Carolina Pimenta, une jeune femme portugaise, a été testée positive à son arrivée à l'aéroport Schipol d'Amsterdam vendredi. Elle fait partie des 61 passagers en provenance d'Afrique du Sud testés positifs au Covid-19. La jeune femme voyageait en compagnie de son partenaire André Sanz, testé négatif. Le couple, qui ne souhaitait pas être séparé, a été placé en quarantaine à l'hôtel Ramada, situé à deux pas de l'aéroport. Ces précautions ont été prises par les autorités néerlandaises en raison des craintes liées au variant Omicron, que l'on sait désormais présent dans le pays depuis le 19 novembre.

Mais la jeune femme, qui avait eu un test PCR négatif lors de son départ, était persuadée d'avoir eu un faux positif aux Pays-Bas. Celle-ci a donc, avec son partenaire, décidé de faire un nouveau test, relate la BBC. L'homme a pu se rendre dans un supermarché pour acheter deux tests antigéniques, dont le résultat a été négatif. Le couple a donc décidé de reprendre l'avion en direction de l'Espagne, muni des tests PCR négatifs qu'ils avaient utilisés pour prendre l'avion en Afrique du Sud.

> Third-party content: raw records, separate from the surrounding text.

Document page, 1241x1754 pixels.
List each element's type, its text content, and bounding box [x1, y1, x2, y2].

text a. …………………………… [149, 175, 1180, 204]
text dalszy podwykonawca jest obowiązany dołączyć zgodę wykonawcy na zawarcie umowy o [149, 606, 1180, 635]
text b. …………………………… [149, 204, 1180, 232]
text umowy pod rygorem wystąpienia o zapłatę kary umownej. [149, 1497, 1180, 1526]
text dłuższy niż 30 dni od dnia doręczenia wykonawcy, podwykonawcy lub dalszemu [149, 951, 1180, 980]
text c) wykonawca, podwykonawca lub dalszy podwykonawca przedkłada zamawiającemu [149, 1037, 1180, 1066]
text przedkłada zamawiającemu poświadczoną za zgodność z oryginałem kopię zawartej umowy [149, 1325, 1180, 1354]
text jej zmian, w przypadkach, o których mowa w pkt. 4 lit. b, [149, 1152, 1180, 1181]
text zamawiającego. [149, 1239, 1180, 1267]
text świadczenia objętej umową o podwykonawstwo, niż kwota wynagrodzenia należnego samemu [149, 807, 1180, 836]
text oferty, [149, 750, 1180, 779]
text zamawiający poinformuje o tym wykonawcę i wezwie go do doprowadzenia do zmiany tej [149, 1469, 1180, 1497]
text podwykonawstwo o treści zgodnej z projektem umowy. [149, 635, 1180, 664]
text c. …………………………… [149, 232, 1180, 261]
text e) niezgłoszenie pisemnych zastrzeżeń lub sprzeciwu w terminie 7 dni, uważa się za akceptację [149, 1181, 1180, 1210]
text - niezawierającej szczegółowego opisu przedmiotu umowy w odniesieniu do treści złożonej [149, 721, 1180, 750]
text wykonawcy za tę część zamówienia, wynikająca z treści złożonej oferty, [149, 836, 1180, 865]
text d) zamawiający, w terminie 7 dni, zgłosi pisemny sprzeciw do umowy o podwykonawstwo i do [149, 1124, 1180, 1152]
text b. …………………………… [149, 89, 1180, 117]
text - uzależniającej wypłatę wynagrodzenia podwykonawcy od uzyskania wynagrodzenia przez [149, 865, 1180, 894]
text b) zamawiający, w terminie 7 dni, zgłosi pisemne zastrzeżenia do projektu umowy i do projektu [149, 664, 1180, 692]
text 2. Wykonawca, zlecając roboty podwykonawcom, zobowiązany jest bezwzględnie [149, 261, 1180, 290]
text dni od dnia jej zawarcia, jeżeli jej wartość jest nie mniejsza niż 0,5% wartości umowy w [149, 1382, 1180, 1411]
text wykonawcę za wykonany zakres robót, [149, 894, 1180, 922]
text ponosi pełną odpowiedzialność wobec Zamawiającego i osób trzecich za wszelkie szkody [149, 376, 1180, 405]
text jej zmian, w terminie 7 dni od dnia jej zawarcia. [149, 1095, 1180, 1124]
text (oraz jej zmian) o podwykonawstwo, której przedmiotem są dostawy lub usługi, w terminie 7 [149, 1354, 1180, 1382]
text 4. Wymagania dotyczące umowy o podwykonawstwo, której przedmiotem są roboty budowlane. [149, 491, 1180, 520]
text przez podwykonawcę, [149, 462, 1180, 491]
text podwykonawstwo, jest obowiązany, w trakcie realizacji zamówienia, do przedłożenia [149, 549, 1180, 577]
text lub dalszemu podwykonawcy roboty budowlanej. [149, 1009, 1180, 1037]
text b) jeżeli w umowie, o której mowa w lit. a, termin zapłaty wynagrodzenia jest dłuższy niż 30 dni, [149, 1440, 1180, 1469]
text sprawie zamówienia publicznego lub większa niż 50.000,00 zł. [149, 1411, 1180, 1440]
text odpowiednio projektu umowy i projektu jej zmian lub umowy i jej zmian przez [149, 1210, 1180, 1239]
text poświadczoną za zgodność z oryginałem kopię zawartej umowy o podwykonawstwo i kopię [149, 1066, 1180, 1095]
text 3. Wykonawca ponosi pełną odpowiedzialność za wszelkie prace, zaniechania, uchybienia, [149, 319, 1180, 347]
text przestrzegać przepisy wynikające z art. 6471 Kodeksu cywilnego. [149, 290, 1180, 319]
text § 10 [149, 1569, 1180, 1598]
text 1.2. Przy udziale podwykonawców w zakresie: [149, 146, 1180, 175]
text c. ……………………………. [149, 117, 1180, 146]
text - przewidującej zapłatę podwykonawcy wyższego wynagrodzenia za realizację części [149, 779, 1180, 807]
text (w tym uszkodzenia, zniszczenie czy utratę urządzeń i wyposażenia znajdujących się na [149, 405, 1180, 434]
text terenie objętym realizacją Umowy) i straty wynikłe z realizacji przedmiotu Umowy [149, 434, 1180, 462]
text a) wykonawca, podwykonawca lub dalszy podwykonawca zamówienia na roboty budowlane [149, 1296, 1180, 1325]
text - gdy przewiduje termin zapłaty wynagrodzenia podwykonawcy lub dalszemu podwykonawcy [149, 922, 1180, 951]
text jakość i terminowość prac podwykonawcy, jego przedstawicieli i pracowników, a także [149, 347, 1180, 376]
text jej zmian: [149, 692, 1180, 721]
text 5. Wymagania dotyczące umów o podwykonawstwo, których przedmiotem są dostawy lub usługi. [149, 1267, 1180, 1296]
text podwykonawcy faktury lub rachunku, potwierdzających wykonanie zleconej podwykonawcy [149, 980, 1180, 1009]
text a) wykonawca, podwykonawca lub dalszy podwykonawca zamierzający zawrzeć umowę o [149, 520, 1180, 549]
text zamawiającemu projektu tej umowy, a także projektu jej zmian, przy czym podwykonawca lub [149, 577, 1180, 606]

Mais les autorités néerlandaises, averties lors de leur départ de l'hôtel, ont rapidement pris des mesures afin que le couple soit forcé de respecter la quarantaine, en vertu d'une ordonnance d'urgence. La police militaire a alors procédé à l'arrestation de la jeune femme à bord de l'avion.

"Ce n'est pas ainsi que l'on traite les gens dans un pays civilisé"

Bart Maes, l'avocat du couple dénonce un traitement "honteux". "Les autorités veulent montrer à quel point elles sont puissantes, mais ce n'est pas ainsi que l'on traite les gens dans un pays civilisé", a-t-il déclaré à la BBC. Selon lui, toutes les personnes impliquées dans cette affaire devraient avoir honte. L'avocat demande une compensation pour la façon dont le couple a été traité par les autorités.

En attendant, le couple a été transféré dans un hôpital de la ville de Haren. Il est toujours en quarantaine, malgré les tests négatifs réalisés depuis. Car à part le test positif effectué à son arrivée, Carolina Pimenta a subi deux tests PCR et deux tests antigéniques, qui se sont tous révélés négatifs. André Sanz n'a quant à lui jamais été contrôlé positif.

"Pire qu'une prison"

"La nuit dernière, les eaux usées ont débordé dans notre salle de bains. Maintenant, ils nous disent que je dois attendre et faire un autre test PCR demain", se plaint la jeune femme. "C'est pire qu'une prison".

"C'est comme s'ils attendaient que je tombe malade pour prouver qu'ils ont raison. Nous sommes partis pour des vacances de rêve en Afrique et maintenant nous vivons un cauchemar. Nous regardons le monde dire que nous sommes des criminels avec une histoire qui n'est qu'un mensonge", déplore le couple. "Nous nous sentons seuls et abandonnés".

Le couple a finalement pu quitter le pays ce mardi, a annoncé son avocat. "Mme C.I. Pimenta Costa da Silva Lopes, de nationalité portugaise, et M. A. Sanz del Puerto, de nationalité espagnole, ont été ou seront libérés de leur isolement", a déclaré leur avocat dans un communiqué.

"Sur la base des informations dont le ministère public dispose désormais sur l'incident, le ministère public est d'avis qu'il n'y a aucun soupçon d'infraction pénale, donc il n'y aura pas de poursuites", a déclaré à l'AFP Ilse de Heer, porte-parole du parquet.

Le couple va être rapatrié en Espagne, a indiqué leur avocat, Bart Maes.